Text extract
++++++

Input feature selection
This section describes the selection of the input features for the classifiers. The selection was performed for the site of Geneva, only. First, a rough input feature selection was realized based on a time series correlation study (see section 4a), then a more thorough empirical input feature selection was realized based on local data, data of surrounding stations, and additional data derived from model analysis (see section 4b). Section 4c provides a discussion of the input feature selection results.
The goal of the preprocessing was to find the smallest set of input features that can be obtained at the least financial cost, which comprises the necessary information to adequately represent the processes and the states of the relevant local atmospheric conditions. Small input feature sets are usually more likely to lead to classifiers with lower complexity than larger input feature sets. The objective of choosing input features that can be obtained at the least financial cost (if there is such a choice) was motivated by business reasons.
For the training and validation of the classifiers only 3 yr of data were used in order to keep the computational burden low. More specific, the hourly observations of the 2 yr of 1996 and 1997 (17 544 samples) were used for training, and the hourly observations of the year 1998 (8760 samples) were used for validation and classifier selection. The quality of the selected classifiers was then estimated on the 16 yr of testing data: 1982–95, 1999, and 2000 (140 232 samples). The particular years 1996, 1997, and 1998 were chosen because they were available in the required format at the beginning of the experiments. Additional experiments relying on alternative years for training and validation led to classifiers with comparable performance values and hit and false-alarm rates.
In order to explore the characteristics of the wind data, a spectrum and a correlation analysis of the wind time series were performed.
Figure 3a shows 3 yr (1996–98) of raw wind speed data. The data were recorded with a Schildknecht anemometer that is part of the Swiss automatic weather station network (ANETZ) at Geneva maintained by MeteoSwiss. The horizontal axis represents the samples on an hourly basis, and the vertical axis denotes wind speed (0.1 m s−1). It becomes apparent from this figure that the wind speed values are concentrated at slow speeds and exhibit a clear annual pattern (this is also true for wind gusts).
Figure 3b shows the corresponding discrete power spectrum. The horizontal axis gives the frequencies, and the vertical axis gives the spectral power coefficients. There is a dominant peak around the frequency 0.04, which has its maximum at the spectral power coefficient ϕ1092 that corresponds to a frequency of 0.041(6) (i.e., a period of 24 h). This peak clearly indicates a diurnal influence. Further peaks could also be identified at integer multiples of the frequency 0.041(6), which is an effect of the Fourier transform. The weights of the Fourier coefficients ϕz were found to be more dominant for coefficients at low frequencies. This is an indication that processes with a large time scale dominate the local wind time series.

++++++

Parts of the exercise
1 > Answer these questions on the input feature selection text:
(a) How many hourly samples from 1998 were used for validation and classifier selection?
(b) What period corresponds to the frequency 0.041(6)?
(c) Who maintains the Swiss automatic weather station network at Geneva?
2 > Rewrite the passage of the input feature selection text between "In order to explore" and "for wind gusts).", inclusive, substituting "wind sensor" for "anemometer".

Data
++++++

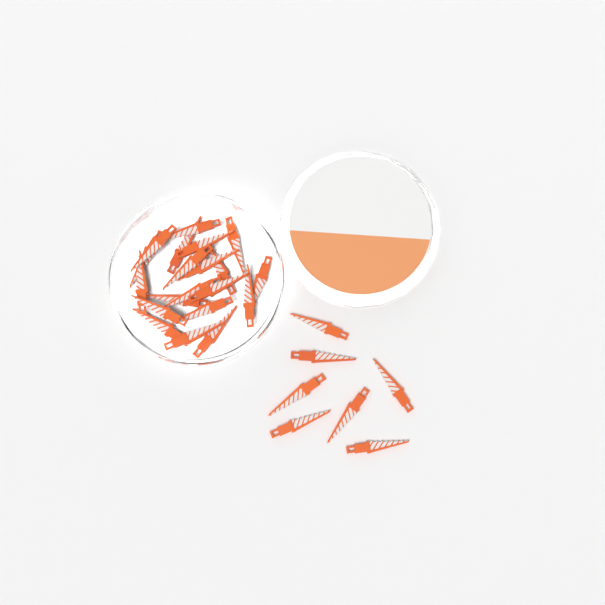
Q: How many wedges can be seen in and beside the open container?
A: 27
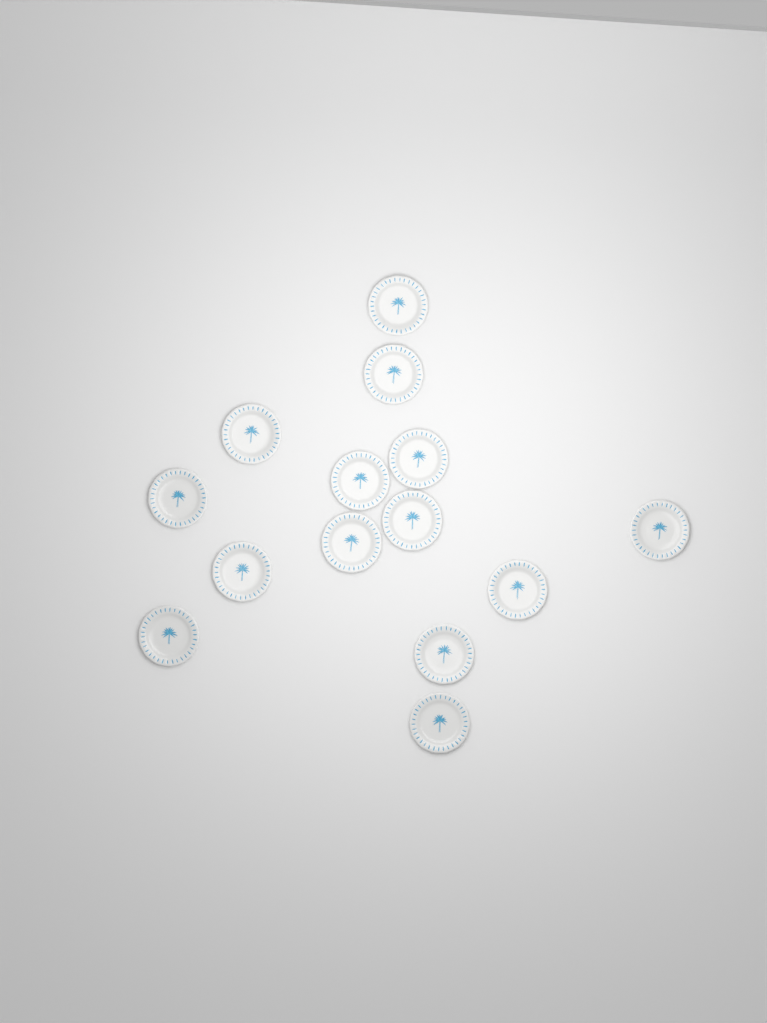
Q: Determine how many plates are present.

++++++

Answers per task
1 >
(a) 8760 samples
(b) 24 h
(c) MeteoSwiss

2 >
In order to explore the characteristics of the wind data, a spectrum and a correlation analysis of the wind time series were performed.
Figure 3a shows 3 yr (1996–98) of raw wind speed data. The data were recorded with a Schildknecht wind sensor that is part of the Swiss automatic weather station network (ANETZ) at Geneva maintained by MeteoSwiss. The horizontal axis represents the samples on an hourly basis, and the vertical axis denotes wind speed (0.1 m s−1). It becomes apparent from this figure that the wind speed values are concentrated at slow speeds and exhibit a clear annual pattern (this is also true for wind gusts).